When it comes to modern software engineering in the cloud, we don’t yet have a notion of “Tier 1” and “Tier 2” providers like they have in some industries. It’s something that I believe the industry needs to create.
In many cases, status pages fall short
In Mike’s words: They do well at providing a place to go to see the status for a specific service.
What status pages don’t do well is providing you with the ability to see what’s going on across all of your services. Instead, and often at regular intervals during incident response, you have to look at 15 different status pages, which may or may not have been updated.
This is a big challenge and something that needs to be improved on across the SaaS landscape.
The challenges with visibility into third parties go beyond incident response
In Mike’s words: There is no common standard today for change management communication for things like API changes, new deployments, or scheduled maintenance. Today, those things come via email.
Within an organization, when you’re using so many SaaS products, it’s not always the Operations team that gets those emails. It’s very common for a vendor to communicate that they’re going to be having a planned outage over the weekend or performing a major upgrade on a Wednesday night, and the Engineering team doesn’t know because someone else got the email.
A big communication gap exists today within the SaaS space.
If someone came to me today and asked me if there were any planned changes, updates, or maintenance from our third-party vendors, it would take a lot of time to put that answer together. We could get it, with some reasonable level of accuracy, but it is not within arm’s reach.

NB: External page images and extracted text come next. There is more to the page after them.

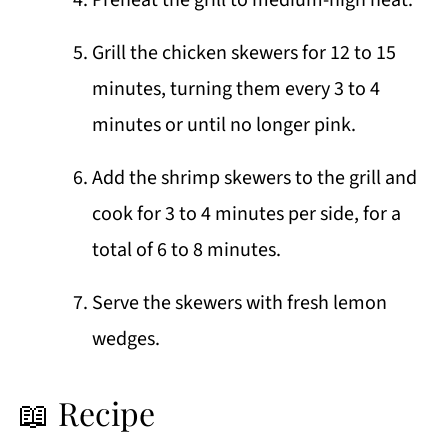
Preheat the grill to medium-high heat.
Grill the chicken skewers for 12 to 15
minutes, turning them every 3 to 4
minutes or until no longer pink.
Add the shrimp skewers to the grill and
cook for 3 to 4 minutes per side, for a
total of 6 to 8 minutes.
Serve the skewers with fresh lemon
wedges.
📖 Recipe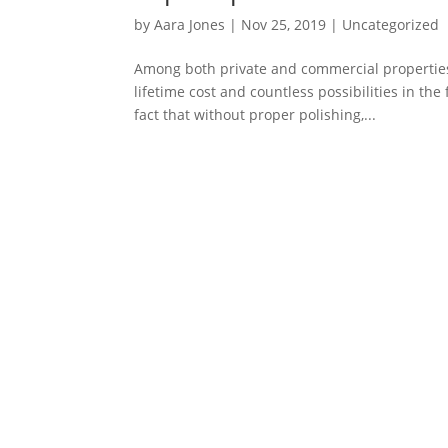
by
Aara Jones
|
Nov 25, 2019
|
Uncategorized
Among both private and commercial properties
lifetime cost and countless possibilities in the
fact that without proper polishing,...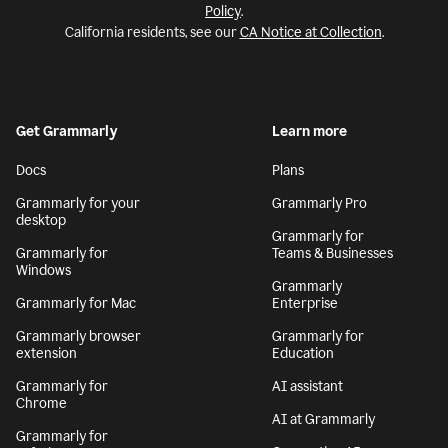
Policy
.
California residents, see our
CA Notice at Collection
.
Get Grammarly
Learn more
Docs
Plans
Grammarly for your
Grammarly Pro
desktop
Grammarly for
Grammarly for
Teams & Businesses
Windows
Grammarly
Grammarly for Mac
Enterprise
Grammarly browser
Grammarly for
extension
Education
Grammarly for
AI assistant
Chrome
AI at Grammarly
Grammarly for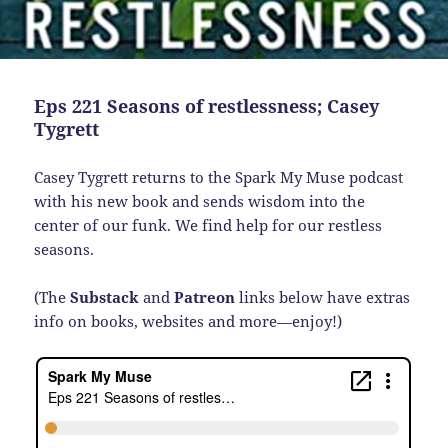
Eps 221 Seasons of restlessness; Casey
Tygrett
Casey Tygrett returns to the Spark My Muse podcast
with his new book and sends wisdom into the
center of our funk. We find help for our restless
seasons.
(The
Substack
and
Patreon
links below have extras
info on books, websites and more—enjoy!)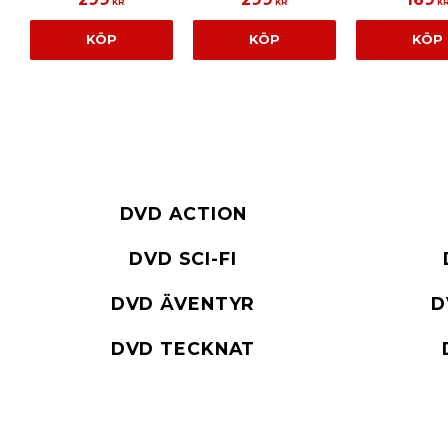
KR
KR
K
KÖP
KÖP
KÖP
DVD ACTION
DVD SCI-FI
DVD ÄVENTYR
D
DVD TECKNAT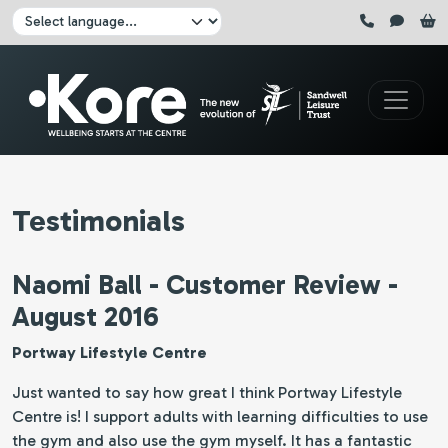
Skip to main content
Click here to pause all sliders
Click here to play all sliders
Change language:
Testimonials
Naomi Ball - Customer Review -
August 2016
Portway Lifestyle Centre
Just wanted to say how great I think Portway Lifestyle
Centre is! I support adults with learning difficulties to use
the gym and also use the gym myself. It has a fantastic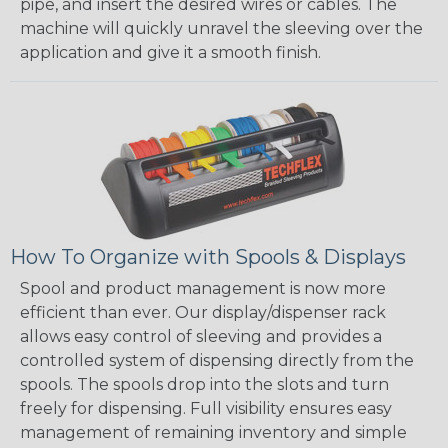
pipe, and insert the desired wires or cables. The
machine will quickly unravel the sleeving over the
application and give it a smooth finish.
How To Organize with Spools & Displays
Spool and product management is now more
efficient than ever. Our display/dispenser rack
allows easy control of sleeving and provides a
controlled system of dispensing directly from the
spools. The spools drop into the slots and turn
freely for dispensing. Full visibility ensures easy
management of remaining inventory and simple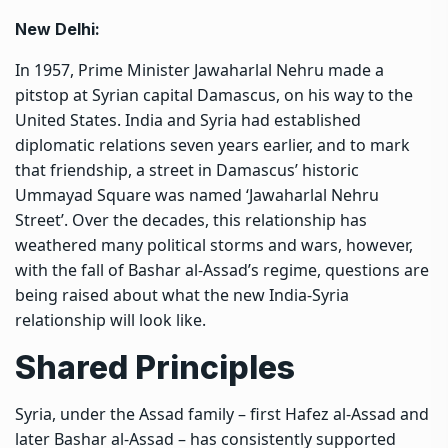
New Delhi:
In 1957, Prime Minister Jawaharlal Nehru made a
pitstop at Syrian capital Damascus, on his way to the
United States. India and Syria had established
diplomatic relations seven years earlier, and to mark
that friendship, a street in Damascus’ historic
Ummayad Square was named ‘Jawaharlal Nehru
Street’. Over the decades, this relationship has
weathered many political storms and wars, however,
with the fall of Bashar al-Assad’s regime, questions are
being raised about what the new India-Syria
relationship will look like.
Shared Principles
Syria, under the Assad family – first Hafez al-Assad and
later Bashar al-Assad – has consistently supported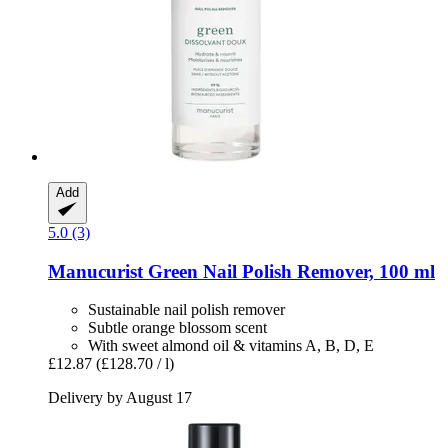
Add
5.0 (3)
Manucurist
Green Nail Polish Remover, 100 ml
Sustainable nail polish remover
Subtle orange blossom scent
With sweet almond oil & vitamins A, B, D, E
£12.87
(£128.70 / l)
Delivery by August 17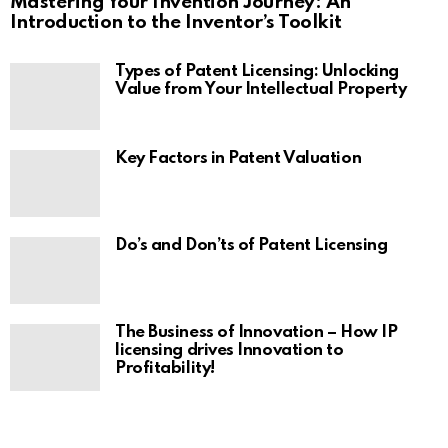
Mastering Your Invention Journey: An
Introduction to the Inventor’s Toolkit
Types of Patent Licensing: Unlocking
Value from Your Intellectual Property
Key Factors in Patent Valuation
Do’s and Don’ts of Patent Licensing
The Business of Innovation – How IP
licensing drives Innovation to
Profitability!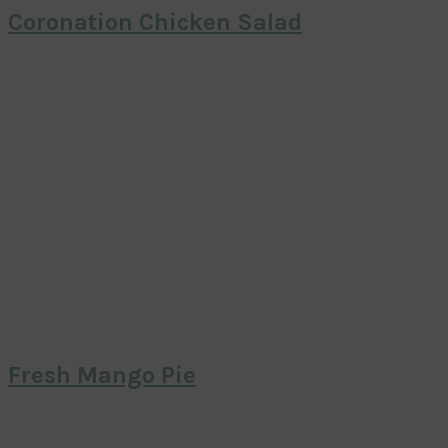
Coronation Chicken Salad
Fresh Mango Pie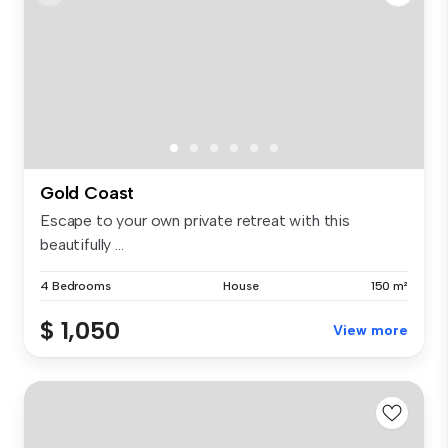
Gold Coast
Escape to your own private retreat with this
beautifully ...
4 Bedrooms
House
150 m²
$ 1,050
View more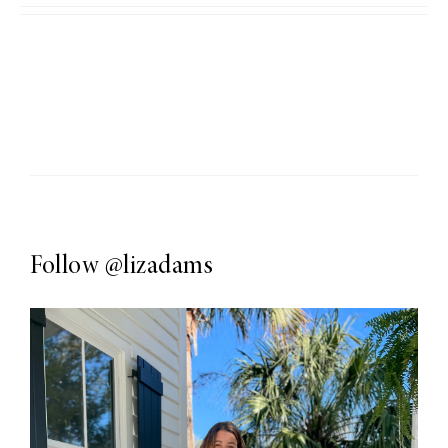
Follow
@lizadams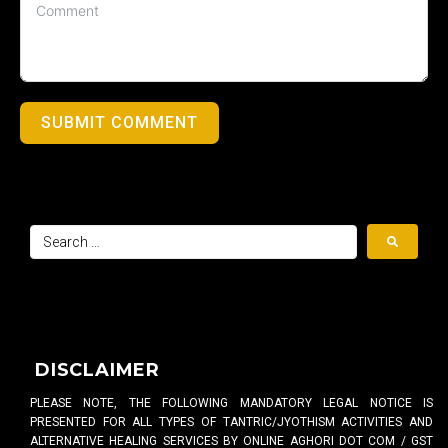
SUBMIT COMMENT
DISCLAIMER
PLEASE NOTE, THE FOLLOWING MANDATORY LEGAL NOTICE IS
PRESENTED FOR ALL TYPES OF TANTRIC/JYOTHISM ACTIVITIES AND
ALTERNATIVE HEALING SERVICES BY ONLINE AGHORI DOT COM / GST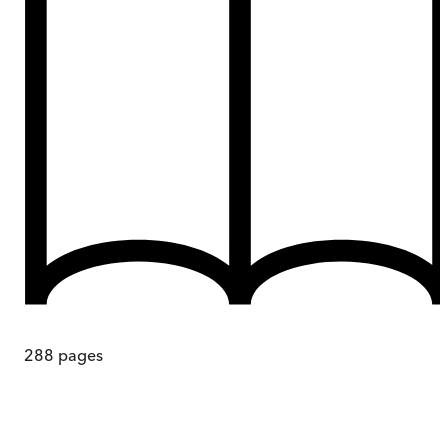
288
pages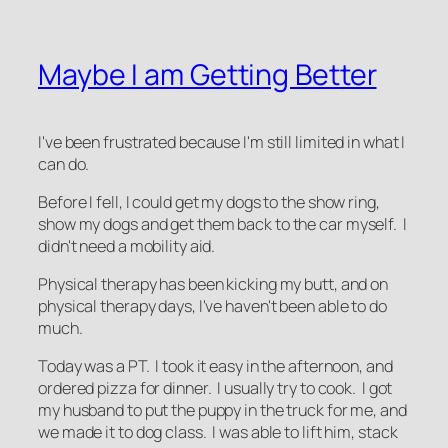
Maybe I am Getting Better
I've been frustrated because I'm still limited in what I
can do.
Before I fell, I could get my dogs to the show ring,
show my dogs and get them back to the car myself. I
didn't need a mobility aid.
Physical therapy has been kicking my butt, and on
physical therapy days, I've haven't been able to do
much.
Today was a PT. I took it easy in the afternoon, and
ordered pizza for dinner. I usually try to cook. I got
my husband to put the puppy in the truck for me, and
we made it to dog class. I was able to lift him, stack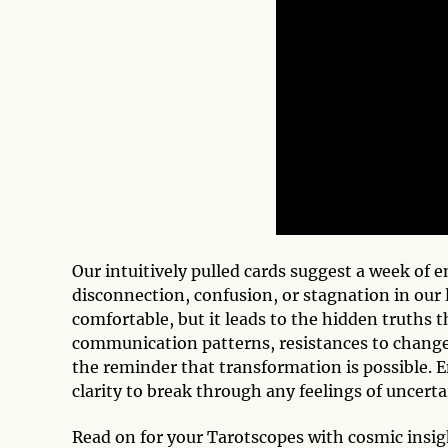
Our intuitively pulled cards suggest a week of 
disconnection, confusion, or stagnation in our li
comfortable, but it leads to the hidden truths 
communication patterns, resistances to change, 
the reminder that transformation is possible. E
clarity to break through any feelings of uncerta
Read on for your Tarotscopes with cosmic ins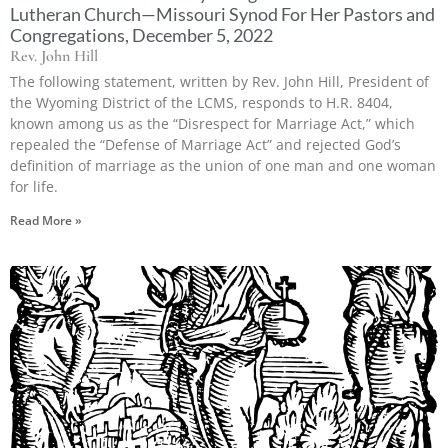
Lutheran Church—Missouri Synod For Her Pastors and
Congregations, December 5, 2022
Rev. John Hill
The following statement, written by Rev. John Hill, President of
the Wyoming District of the LCMS, responds to H.R. 8404,
known among us as the “Disrespect for Marriage Act,” which
repealed the “Defense of Marriage Act” and rejected God’s
definition of marriage as the union of one man and one woman
for life.
Read More »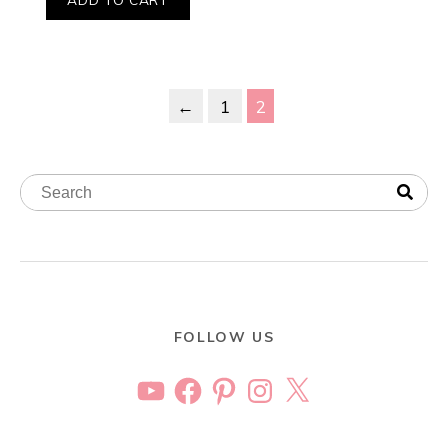
←
1
2
FOLLOW US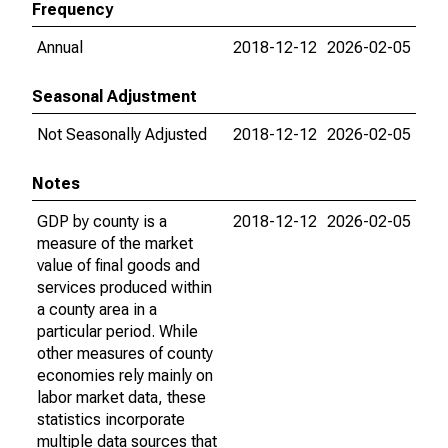
Frequency
Annual
2018-12-12
2026-02-05
Seasonal Adjustment
Not Seasonally Adjusted
2018-12-12
2026-02-05
Notes
GDP by county is a
2018-12-12
2026-02-05
measure of the market
value of final goods and
services produced within
a county area in a
particular period. While
other measures of county
economies rely mainly on
labor market data, these
statistics incorporate
multiple data sources that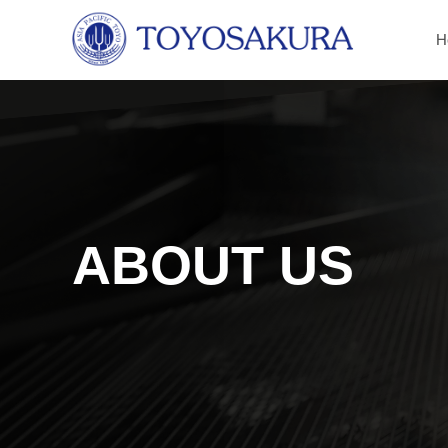
H
ABOUT US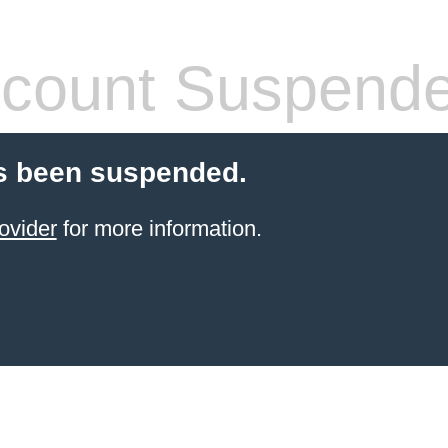
count Suspend
s been suspended.
ovider
for more information.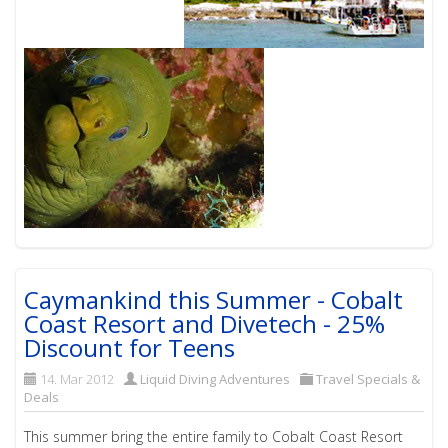
Caymankind this Summer - Cobalt
Coast Resort and Divetech - 25%
Discount for Teens
14. Mar 2012
Liquid Diving Adventures
Travel Specials &
Deals
This summer bring the entire family to Cobalt Coast Resort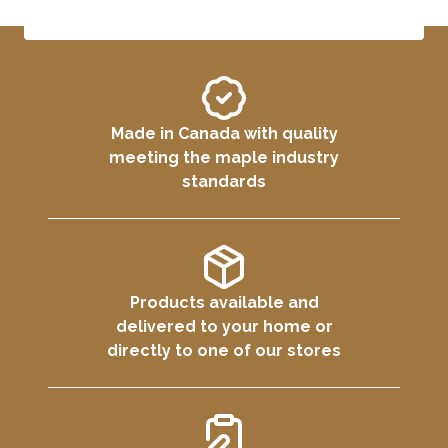
Made in Canada with quality
meeting the maple industry
standards
Products available and
delivered to your home or
directly to one of our stores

Mike’s ideal view into third-party status is inspired by an unlikely source: the aviation industry
In Mike’s words: If I could wave a magic wand, I would have the same visibility over the third-party SaaS and IaaS products that air traffic control has around airspace.
I want to know what they’re doing ahead of time. I want to know how things are going right now. I want that to happen in a standard way, communicated immediately. We deserve quick acknowledgment of a problem, even if the vendor doesn’t know what it is yet.
These things should be standardized across all SaaS products so we don’t have to chase down inconsistent ways of getting that information.
It’s standardizing the sharing of monitoring, alerting, and change management information in a way so that we don’t just react to what’s going on right now, but can plan system changes at times that are a lower risk.
Honest real-time visibility into third-party availability is the missing piece
In Mike’s words: It’s everything. It’s the thing that can give us the ability to make sure our users are having a good experience. It’s extremely important.
Every opportunity we have to gain more visibility into third parties, we should take it and add it to our existing dashboards.
Third parties are a fundamental part of any SaaS offering. The need for third parties spans across every team within a company, from marketing to capture usage to engineering to host infrastructure. Visibility into the current (and in some cases past) status or health of third-party infrastructure or services is lacking.
Still, the benefits of leveraging a third party is essential to keep costs low and systems running reliably. The biggest challenge faced by leveraging a third party is the lack of transparency into the third party’s health.